* Your task: Could you transcribe every record below exactly as written, excluding the pictures?

* Provided data:
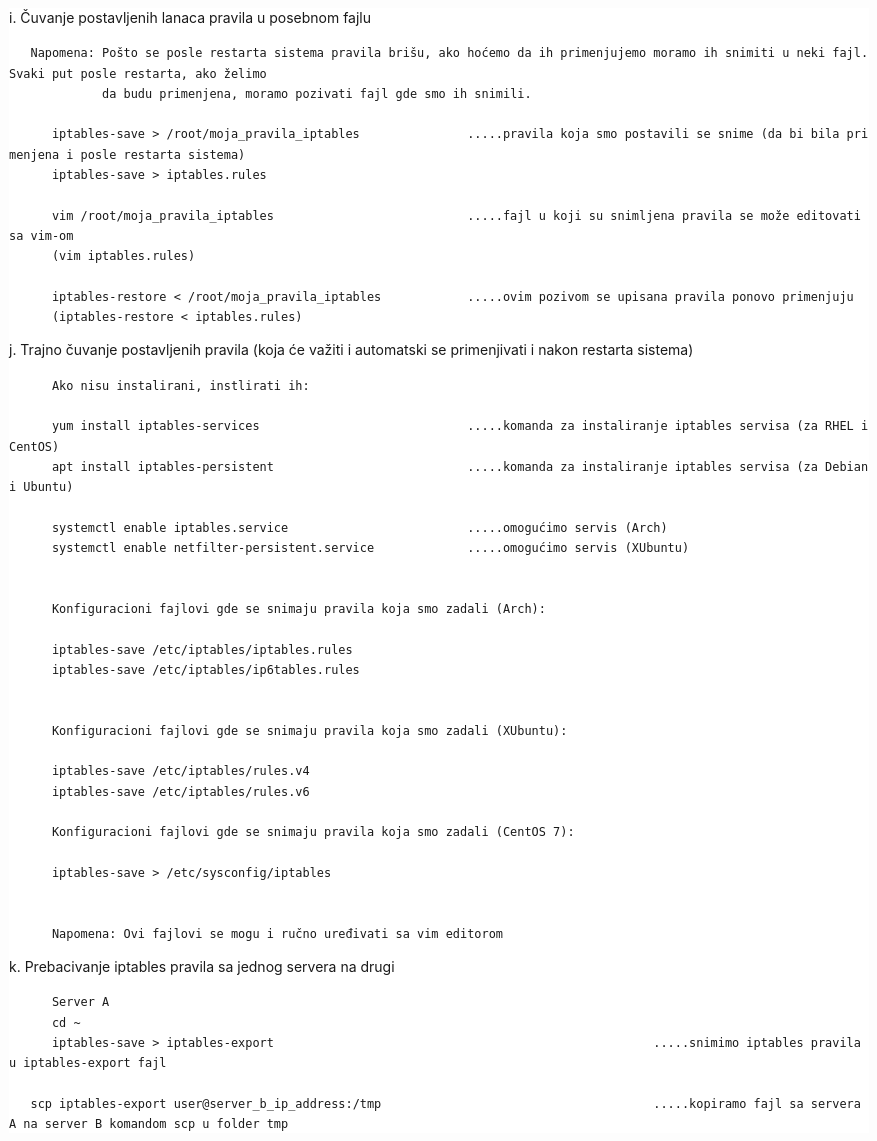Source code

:    i.  Čuvanje postavljenih lanaca pravila u posebnom fajlu 
   
       Napomena: Pošto se posle restarta sistema pravila brišu, ako hoćemo da ih primenjujemo moramo ih snimiti u neki fajl. Svaki put posle restarta, ako želimo
                 da budu primenjena, moramo pozivati fajl gde smo ih snimili.
                    
          iptables-save > /root/moja_pravila_iptables               .....pravila koja smo postavili se snime (da bi bila primenjena i posle restarta sistema)
          iptables-save > iptables.rules                                 
          
          vim /root/moja_pravila_iptables                           .....fajl u koji su snimljena pravila se može editovati sa vim-om
          (vim iptables.rules)
          
          iptables-restore < /root/moja_pravila_iptables            .....ovim pozivom se upisana pravila ponovo primenjuju
          (iptables-restore < iptables.rules)          
          
          
                    
   j.  Trajno čuvanje postavljenih pravila (koja će važiti i automatski se primenjivati i nakon restarta sistema)
   
          Ako nisu instalirani, instlirati ih:
          
          yum install iptables-services                             .....komanda za instaliranje iptables servisa (za RHEL i CentOS)
          apt install iptables-persistent                           .....komanda za instaliranje iptables servisa (za Debian i Ubuntu)
          
          systemctl enable iptables.service                         .....omogućimo servis (Arch)
          systemctl enable netfilter-persistent.service             .....omogućimo servis (XUbuntu)
          
          
          Konfiguracioni fajlovi gde se snimaju pravila koja smo zadali (Arch):
          
          iptables-save /etc/iptables/iptables.rules
          iptables-save /etc/iptables/ip6tables.rules
          
          
          Konfiguracioni fajlovi gde se snimaju pravila koja smo zadali (XUbuntu):
          
          iptables-save /etc/iptables/rules.v4
          iptables-save /etc/iptables/rules.v6
          
          Konfiguracioni fajlovi gde se snimaju pravila koja smo zadali (CentOS 7):
          
          iptables-save > /etc/sysconfig/iptables
          
          
          Napomena: Ovi fajlovi se mogu i ručno uređivati sa vim editorom
          
          
          
   k.  Prebacivanje iptables pravila sa jednog servera na drugi
          
          Server A
          cd ~
          iptables-save > iptables-export                                                     .....snimimo iptables pravila u iptables-export fajl
          
       scp iptables-export user@server_b_ip_address:/tmp                                      .....kopiramo fajl sa servera A na server B komandom scp u folder tmp
          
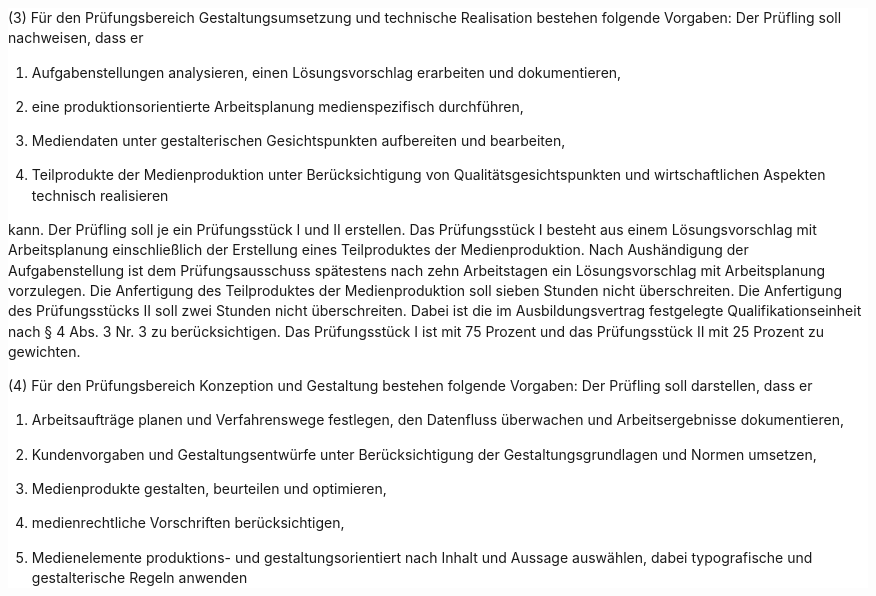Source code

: 
(3) Für den Prüfungsbereich Gestaltungsumsetzung und technische
Realisation bestehen folgende Vorgaben:
Der Prüfling soll nachweisen, dass er

1.  Aufgabenstellungen analysieren, einen Lösungsvorschlag erarbeiten und
    dokumentieren,


2.  eine produktionsorientierte Arbeitsplanung medienspezifisch
    durchführen,


3.  Mediendaten unter gestalterischen Gesichtspunkten aufbereiten und
    bearbeiten,


4.  Teilprodukte der Medienproduktion unter Berücksichtigung von
    Qualitätsgesichtspunkten und wirtschaftlichen Aspekten technisch
    realisieren



kann.
Der Prüfling soll je ein Prüfungsstück I und II erstellen.
Das Prüfungsstück I besteht aus einem Lösungsvorschlag mit
Arbeitsplanung einschließlich der Erstellung eines Teilproduktes der
Medienproduktion. Nach Aushändigung der Aufgabenstellung ist dem
Prüfungsausschuss spätestens nach zehn Arbeitstagen ein
Lösungsvorschlag mit Arbeitsplanung vorzulegen. Die Anfertigung des
Teilproduktes der Medienproduktion soll sieben Stunden nicht
überschreiten.
Die Anfertigung des Prüfungsstücks II soll zwei Stunden nicht
überschreiten. Dabei ist die im Ausbildungsvertrag festgelegte
Qualifikationseinheit nach § 4 Abs. 3 Nr. 3 zu berücksichtigen.
Das Prüfungsstück I ist mit 75 Prozent und das Prüfungsstück II mit 25
Prozent zu gewichten.

(4) Für den Prüfungsbereich Konzeption und Gestaltung bestehen
folgende Vorgaben:
Der Prüfling soll darstellen, dass er

1.  Arbeitsaufträge planen und Verfahrenswege festlegen, den Datenfluss
    überwachen und Arbeitsergebnisse dokumentieren,


2.  Kundenvorgaben und Gestaltungsentwürfe unter Berücksichtigung der
    Gestaltungsgrundlagen und Normen umsetzen,


3.  Medienprodukte gestalten, beurteilen und optimieren,


4.  medienrechtliche Vorschriften berücksichtigen,


5.  Medienelemente produktions- und gestaltungsorientiert nach Inhalt und
    Aussage auswählen, dabei typografische und gestalterische Regeln
    anwenden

* Solution for this task:
Source code

:    i.  Čuvanje postavljenih lanaca pravila u posebnom fajlu 
   
       Napomena: Pošto se posle restarta sistema pravila brišu, ako hoćemo da ih primenjujemo moramo ih snimiti u neki fajl. Svaki put posle restarta, ako želimo
                 da budu primenjena, moramo pozivati fajl gde smo ih snimili.
                    
          iptables-save > /root/moja_pravila_iptables               .....pravila koja smo postavili se snime (da bi bila primenjena i posle restarta sistema)
          iptables-save > iptables.rules                                 
          
          vim /root/moja_pravila_iptables                           .....fajl u koji su snimljena pravila se može editovati sa vim-om
          (vim iptables.rules)
          
          iptables-restore < /root/moja_pravila_iptables            .....ovim pozivom se upisana pravila ponovo primenjuju
          (iptables-restore < iptables.rules)          
          
          
                    
   j.  Trajno čuvanje postavljenih pravila (koja će važiti i automatski se primenjivati i nakon restarta sistema)
   
          Ako nisu instalirani, instlirati ih:
          
          yum install iptables-services                             .....komanda za instaliranje iptables servisa (za RHEL i CentOS)
          apt install iptables-persistent                           .....komanda za instaliranje iptables servisa (za Debian i Ubuntu)
          
          systemctl enable iptables.service                         .....omogućimo servis (Arch)
          systemctl enable netfilter-persistent.service             .....omogućimo servis (XUbuntu)
          
          
          Konfiguracioni fajlovi gde se snimaju pravila koja smo zadali (Arch):
          
          iptables-save /etc/iptables/iptables.rules
          iptables-save /etc/iptables/ip6tables.rules
          
          
          Konfiguracioni fajlovi gde se snimaju pravila koja smo zadali (XUbuntu):
          
          iptables-save /etc/iptables/rules.v4
          iptables-save /etc/iptables/rules.v6
          
          Konfiguracioni fajlovi gde se snimaju pravila koja smo zadali (CentOS 7):
          
          iptables-save > /etc/sysconfig/iptables
          
          
          Napomena: Ovi fajlovi se mogu i ručno uređivati sa vim editorom
          
          
          
   k.  Prebacivanje iptables pravila sa jednog servera na drugi
          
          Server A
          cd ~
          iptables-save > iptables-export                                                     .....snimimo iptables pravila u iptables-export fajl
          
       scp iptables-export user@server_b_ip_address:/tmp                                      .....kopiramo fajl sa servera A na server B komandom scp u folder tmp
          
Source code

: 
(3) Für den Prüfungsbereich Gestaltungsumsetzung und technische
Realisation bestehen folgende Vorgaben:
Der Prüfling soll nachweisen, dass er

1.  Aufgabenstellungen analysieren, einen Lösungsvorschlag erarbeiten und
    dokumentieren,


2.  eine produktionsorientierte Arbeitsplanung medienspezifisch
    durchführen,


3.  Mediendaten unter gestalterischen Gesichtspunkten aufbereiten und
    bearbeiten,


4.  Teilprodukte der Medienproduktion unter Berücksichtigung von
    Qualitätsgesichtspunkten und wirtschaftlichen Aspekten technisch
    realisieren



kann.
Der Prüfling soll je ein Prüfungsstück I und II erstellen.
Das Prüfungsstück I besteht aus einem Lösungsvorschlag mit
Arbeitsplanung einschließlich der Erstellung eines Teilproduktes der
Medienproduktion. Nach Aushändigung der Aufgabenstellung ist dem
Prüfungsausschuss spätestens nach zehn Arbeitstagen ein
Lösungsvorschlag mit Arbeitsplanung vorzulegen. Die Anfertigung des
Teilproduktes der Medienproduktion soll sieben Stunden nicht
überschreiten.
Die Anfertigung des Prüfungsstücks II soll zwei Stunden nicht
überschreiten. Dabei ist die im Ausbildungsvertrag festgelegte
Qualifikationseinheit nach § 4 Abs. 3 Nr. 3 zu berücksichtigen.
Das Prüfungsstück I ist mit 75 Prozent und das Prüfungsstück II mit 25
Prozent zu gewichten.

(4) Für den Prüfungsbereich Konzeption und Gestaltung bestehen
folgende Vorgaben:
Der Prüfling soll darstellen, dass er

1.  Arbeitsaufträge planen und Verfahrenswege festlegen, den Datenfluss
    überwachen und Arbeitsergebnisse dokumentieren,


2.  Kundenvorgaben und Gestaltungsentwürfe unter Berücksichtigung der
    Gestaltungsgrundlagen und Normen umsetzen,


3.  Medienprodukte gestalten, beurteilen und optimieren,


4.  medienrechtliche Vorschriften berücksichtigen,


5.  Medienelemente produktions- und gestaltungsorientiert nach Inhalt und
    Aussage auswählen, dabei typografische und gestalterische Regeln
    anwenden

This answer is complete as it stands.